Duran Kalkan, a senior commander in the PKK, said that the Turkish military would suffer a serious blow if it launched such an offensive.
According to the pro-Kurdish Firat news agency, he said that Turkey would “be bogged down in a quagmire” in northern Iraq.
Al Jazeera’s Hoda Abdel Hamid in northern Iraq said on Monday that the situation along the border was quite calm.
“There was a night of intense shelling along the border on Saturday but for the last 24 hours it has been calm,” she said.
“We have been travelling backwards and forwards along the border and we have seen some minimal troops movements on the other side.”
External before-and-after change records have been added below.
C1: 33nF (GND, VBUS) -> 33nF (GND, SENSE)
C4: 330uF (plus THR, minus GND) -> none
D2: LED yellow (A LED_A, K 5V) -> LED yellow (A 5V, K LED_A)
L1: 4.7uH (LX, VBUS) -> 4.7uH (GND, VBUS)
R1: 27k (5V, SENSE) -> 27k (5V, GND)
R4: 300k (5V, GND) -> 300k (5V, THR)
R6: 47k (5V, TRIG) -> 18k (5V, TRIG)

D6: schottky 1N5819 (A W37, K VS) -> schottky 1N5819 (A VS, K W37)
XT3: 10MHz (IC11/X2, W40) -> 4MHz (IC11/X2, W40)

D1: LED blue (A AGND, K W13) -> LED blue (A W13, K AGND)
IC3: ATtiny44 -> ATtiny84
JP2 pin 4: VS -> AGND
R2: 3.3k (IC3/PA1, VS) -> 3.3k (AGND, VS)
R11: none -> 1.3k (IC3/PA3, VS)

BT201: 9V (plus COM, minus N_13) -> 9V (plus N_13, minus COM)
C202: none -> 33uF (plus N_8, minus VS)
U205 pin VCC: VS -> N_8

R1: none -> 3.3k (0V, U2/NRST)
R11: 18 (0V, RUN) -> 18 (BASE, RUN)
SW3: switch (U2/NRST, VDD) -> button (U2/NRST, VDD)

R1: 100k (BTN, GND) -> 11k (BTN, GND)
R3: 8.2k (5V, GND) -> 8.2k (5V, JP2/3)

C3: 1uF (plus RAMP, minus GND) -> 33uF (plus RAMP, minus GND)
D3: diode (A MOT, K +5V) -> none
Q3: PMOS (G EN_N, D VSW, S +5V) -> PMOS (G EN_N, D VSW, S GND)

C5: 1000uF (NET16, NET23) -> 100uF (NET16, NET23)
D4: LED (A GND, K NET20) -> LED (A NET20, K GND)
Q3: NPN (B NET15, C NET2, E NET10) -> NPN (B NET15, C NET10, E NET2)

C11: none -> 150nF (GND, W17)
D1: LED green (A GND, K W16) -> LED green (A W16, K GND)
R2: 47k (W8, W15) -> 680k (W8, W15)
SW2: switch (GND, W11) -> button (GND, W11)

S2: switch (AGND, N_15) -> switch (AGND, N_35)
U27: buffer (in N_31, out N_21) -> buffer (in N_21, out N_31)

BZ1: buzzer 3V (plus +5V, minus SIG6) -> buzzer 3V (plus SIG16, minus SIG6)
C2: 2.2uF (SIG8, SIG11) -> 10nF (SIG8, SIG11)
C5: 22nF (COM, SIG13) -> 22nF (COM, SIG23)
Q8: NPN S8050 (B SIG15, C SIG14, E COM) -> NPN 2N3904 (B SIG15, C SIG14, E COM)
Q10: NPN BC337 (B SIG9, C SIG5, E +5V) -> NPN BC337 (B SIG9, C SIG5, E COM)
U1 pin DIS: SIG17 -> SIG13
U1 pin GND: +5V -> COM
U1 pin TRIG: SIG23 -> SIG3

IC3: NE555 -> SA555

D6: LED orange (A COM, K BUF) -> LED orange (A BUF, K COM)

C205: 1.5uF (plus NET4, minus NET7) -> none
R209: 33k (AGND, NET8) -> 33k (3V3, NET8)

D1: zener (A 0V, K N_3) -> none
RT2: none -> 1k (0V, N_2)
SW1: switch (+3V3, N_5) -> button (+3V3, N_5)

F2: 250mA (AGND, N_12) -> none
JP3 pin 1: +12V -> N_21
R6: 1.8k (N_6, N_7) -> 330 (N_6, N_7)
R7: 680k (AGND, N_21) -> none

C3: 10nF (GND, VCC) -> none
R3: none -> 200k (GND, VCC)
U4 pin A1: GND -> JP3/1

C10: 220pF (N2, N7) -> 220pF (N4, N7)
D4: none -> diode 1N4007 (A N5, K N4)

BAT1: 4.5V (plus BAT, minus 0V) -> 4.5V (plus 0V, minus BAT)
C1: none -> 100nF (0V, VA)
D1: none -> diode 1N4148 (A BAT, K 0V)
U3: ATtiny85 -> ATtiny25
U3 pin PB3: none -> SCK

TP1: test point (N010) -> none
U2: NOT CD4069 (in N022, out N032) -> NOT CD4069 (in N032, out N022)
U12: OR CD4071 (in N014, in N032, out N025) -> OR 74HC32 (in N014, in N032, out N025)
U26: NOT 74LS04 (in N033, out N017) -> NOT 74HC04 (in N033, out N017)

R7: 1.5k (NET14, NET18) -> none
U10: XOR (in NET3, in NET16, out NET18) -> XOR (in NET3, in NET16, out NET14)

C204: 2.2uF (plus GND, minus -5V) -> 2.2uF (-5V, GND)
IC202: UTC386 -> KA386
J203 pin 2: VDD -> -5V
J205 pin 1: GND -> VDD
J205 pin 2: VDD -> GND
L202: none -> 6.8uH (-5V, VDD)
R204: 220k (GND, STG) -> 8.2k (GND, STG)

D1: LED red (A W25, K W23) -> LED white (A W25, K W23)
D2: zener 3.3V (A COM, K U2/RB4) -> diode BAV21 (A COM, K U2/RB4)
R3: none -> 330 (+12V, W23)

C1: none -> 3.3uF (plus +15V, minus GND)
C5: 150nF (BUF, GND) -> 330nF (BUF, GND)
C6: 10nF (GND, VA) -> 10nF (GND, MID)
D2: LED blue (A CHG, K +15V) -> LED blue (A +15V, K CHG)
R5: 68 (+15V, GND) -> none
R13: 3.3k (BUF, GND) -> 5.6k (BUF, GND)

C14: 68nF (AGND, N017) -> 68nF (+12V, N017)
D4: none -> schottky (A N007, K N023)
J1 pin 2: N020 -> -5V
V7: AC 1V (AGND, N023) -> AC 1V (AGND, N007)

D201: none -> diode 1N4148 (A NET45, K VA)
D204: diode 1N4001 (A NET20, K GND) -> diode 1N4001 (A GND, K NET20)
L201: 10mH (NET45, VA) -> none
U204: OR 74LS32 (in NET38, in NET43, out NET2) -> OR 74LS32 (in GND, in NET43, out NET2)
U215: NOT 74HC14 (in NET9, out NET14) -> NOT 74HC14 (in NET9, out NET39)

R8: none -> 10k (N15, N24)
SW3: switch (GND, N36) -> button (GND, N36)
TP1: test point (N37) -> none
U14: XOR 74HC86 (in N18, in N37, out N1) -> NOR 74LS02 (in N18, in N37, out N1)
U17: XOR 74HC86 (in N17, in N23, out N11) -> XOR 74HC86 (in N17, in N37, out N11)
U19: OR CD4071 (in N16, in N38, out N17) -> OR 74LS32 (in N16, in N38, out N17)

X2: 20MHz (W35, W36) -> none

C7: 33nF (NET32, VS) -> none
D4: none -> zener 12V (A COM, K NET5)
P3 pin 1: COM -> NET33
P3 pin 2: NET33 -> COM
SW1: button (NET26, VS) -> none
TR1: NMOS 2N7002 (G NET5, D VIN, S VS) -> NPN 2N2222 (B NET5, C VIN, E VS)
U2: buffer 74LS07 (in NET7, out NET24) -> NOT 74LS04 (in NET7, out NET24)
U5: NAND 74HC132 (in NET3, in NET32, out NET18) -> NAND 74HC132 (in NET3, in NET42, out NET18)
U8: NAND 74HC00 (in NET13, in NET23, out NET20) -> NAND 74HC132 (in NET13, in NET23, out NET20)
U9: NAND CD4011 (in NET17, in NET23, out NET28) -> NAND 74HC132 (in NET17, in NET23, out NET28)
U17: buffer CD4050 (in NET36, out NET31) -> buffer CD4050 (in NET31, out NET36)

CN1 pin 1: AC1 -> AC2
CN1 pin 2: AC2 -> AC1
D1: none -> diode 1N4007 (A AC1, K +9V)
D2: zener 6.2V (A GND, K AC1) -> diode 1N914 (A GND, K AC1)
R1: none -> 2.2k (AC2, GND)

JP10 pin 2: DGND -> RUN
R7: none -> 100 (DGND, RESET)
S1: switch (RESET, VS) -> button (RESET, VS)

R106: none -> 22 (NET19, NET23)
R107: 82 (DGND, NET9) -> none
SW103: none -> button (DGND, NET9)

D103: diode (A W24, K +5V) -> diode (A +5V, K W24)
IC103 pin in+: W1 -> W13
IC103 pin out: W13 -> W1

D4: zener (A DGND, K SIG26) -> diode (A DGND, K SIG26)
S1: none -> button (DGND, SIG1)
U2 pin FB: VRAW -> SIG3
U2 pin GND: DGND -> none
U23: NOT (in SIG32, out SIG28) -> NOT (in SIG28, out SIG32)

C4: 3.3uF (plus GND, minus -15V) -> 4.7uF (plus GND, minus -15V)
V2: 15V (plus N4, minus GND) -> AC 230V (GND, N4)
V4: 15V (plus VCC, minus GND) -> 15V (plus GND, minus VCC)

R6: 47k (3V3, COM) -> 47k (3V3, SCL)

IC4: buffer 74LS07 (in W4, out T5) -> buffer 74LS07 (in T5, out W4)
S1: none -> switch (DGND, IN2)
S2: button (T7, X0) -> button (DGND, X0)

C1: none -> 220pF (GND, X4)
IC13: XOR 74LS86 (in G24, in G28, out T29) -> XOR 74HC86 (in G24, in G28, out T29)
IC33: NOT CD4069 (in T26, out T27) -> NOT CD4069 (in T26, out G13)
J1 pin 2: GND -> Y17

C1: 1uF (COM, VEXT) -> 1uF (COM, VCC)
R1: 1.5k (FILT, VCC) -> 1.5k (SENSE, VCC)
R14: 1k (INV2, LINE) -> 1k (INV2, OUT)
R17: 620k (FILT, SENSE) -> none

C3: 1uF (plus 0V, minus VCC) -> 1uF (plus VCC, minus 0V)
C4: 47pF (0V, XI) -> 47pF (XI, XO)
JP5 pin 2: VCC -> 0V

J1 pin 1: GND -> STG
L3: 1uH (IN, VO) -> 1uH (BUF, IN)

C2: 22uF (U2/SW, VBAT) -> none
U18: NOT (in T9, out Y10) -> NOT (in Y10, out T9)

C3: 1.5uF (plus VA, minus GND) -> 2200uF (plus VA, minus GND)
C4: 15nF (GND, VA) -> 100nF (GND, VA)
US officials said last week that there are about 60,000 Turkish troops along the country’s southern border with Iraq, but the US military has not seen activity to suggest an imminent offensive.
The Bush administration has urged Turkey to refrain from military action but its ability to influence Ankara has been diminished by a US congressional resolution that branded the mass killings of Armenians by Ottoman Turks after 1915 as genocide.
But Erdogan has said that international pressure would not deter Ankara. “The cost has already been calculated,” he said.
Ankara has also long complained that Washington has not done enough on its own or through the Iraqi government to crack down on the Kurdish separatists.
The PKK, which is labelled as a terrorist group by Turkey, the United States and the European Union, began an independence struggle in Turkey in 1984 that has left more than 37,000 people dead.
Turkey and Iraq last month signed an accord pledging to combat the group, but failed to agree on a clause allowing Turkish troops to carry out “hot pursuit” operations against rebels fleeing into Iraqi territory, as they did regularly in the 1990s.